Almost all the photographs collected in Monsters are of people we would today consider disabled. We see Jo Jo the lion-faced boy, Millie-Christine, the armless wonder Charles Tripp doing calligraphy with his toes, bearded ladies who are also snake charmers, and Chauncy Morlan, a fat boy who posed for Eisenmann in the 1880's. We also witness freak figures such as Fanny Mills the Ohio bigfoot girl, Myrtle Corbin the four-legged girl who had children with each of her two vaginas, a variety of piebald black boys, and what Mitchell calls "professional savages." Some have fantastic stage names like Maximo and Bartola the Aztecs, while others reach for realism under ordinary names, like Sophia Schultz, who is simply called a dwarf fat lady, or Felix Wherle, the elastic skin man. Mitchell provides biographical information about each subject, details about their exhibition, and in most every case, the diagnostic category of their disability as well. Only in these diagnoses does Mitchell veer from the older discourse of wonder to the newer discourse of the medical. This seems a gesture toward a modern audience who has been trained not to experience wonder, but to instead manifest curiosity in the form of the question, "What's wrong with you?" Certainly this medicalized understanding would not have been implicit in these photographs in the 19th century. Ricky Jay's broadsides, even the ones that were situated in the same historical period as Eisenmann's photographs, used no medicalized language at all.
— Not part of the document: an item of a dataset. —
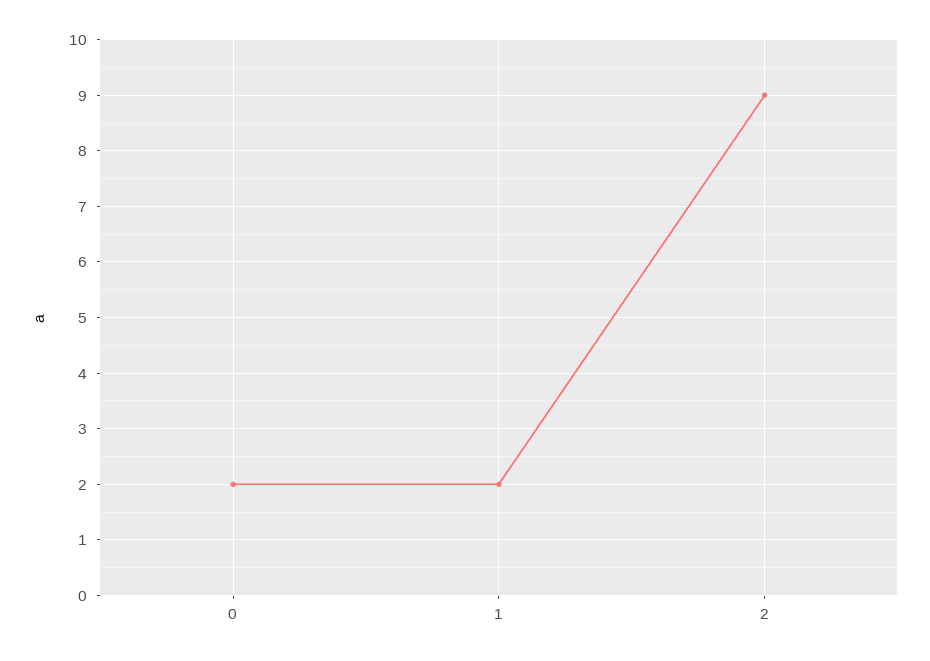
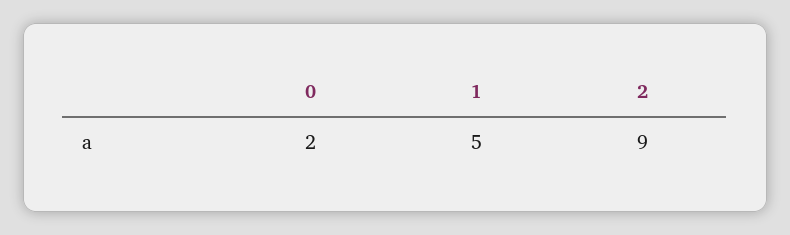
1: 2 -> 5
Both Mitchell and Jay display a reverence for the material they present in these books. These are collections that are or were owned by each man. They are objects from worlds that both men participate in and admire, the world of spectacle and entertainment. Both Jay and Mitchell convey a deep appreciation for disabled people as performers. The portraits in Monsters are poignant and profoundly human. The narratives in Extraordinary Exhibitions are respectful if ridiculous. There is not a shred of identity politics in either book; the word "disability" appears nowhere. For disability studies, this absence is both the strength and the weakness of these books. What disability studies would ask of Jay's and Mitchell's books is to confront the question of exploitation, the question of subjugation.
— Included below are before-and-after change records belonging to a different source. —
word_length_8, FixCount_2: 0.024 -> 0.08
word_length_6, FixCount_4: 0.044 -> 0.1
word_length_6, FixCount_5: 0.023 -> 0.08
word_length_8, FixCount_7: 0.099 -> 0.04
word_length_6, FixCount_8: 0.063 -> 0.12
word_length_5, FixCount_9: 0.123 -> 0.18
My own work has tried to understand the position of the disabled person to determine whether this was dignified labor for people with disabilities or the worst kind of exploitation and prejudicial treatment. We cannot reliably know whether the audiences or consumers of these images experienced reverence, admiration, disgust, titillation, or ennui when they gazed upon bodies like these, nor can we know how these entertainers imagined themselves. We can read their statements elsewhere; we can look at their faces; we can try to imagine how they went about their days. But every representation of these performers, whether it is textual or visual, is intensely mediated. Just as we can never reliably access the interiors of Elvis, Marilyn, Madonna, or Kurt Cobain, we cannot establish a definitive sense of what these jobs were like for disabled individuals. The people whose images and narratives Jay's Extraordinary Exhibitions and Mitchell's Monsters present were celebrities. As such, they are ultimately unknowable just as are the faces and bodies on the pages of People magazine today. The difference is that the freaks' presentation could still resurrect wonder to capture an audience's dime.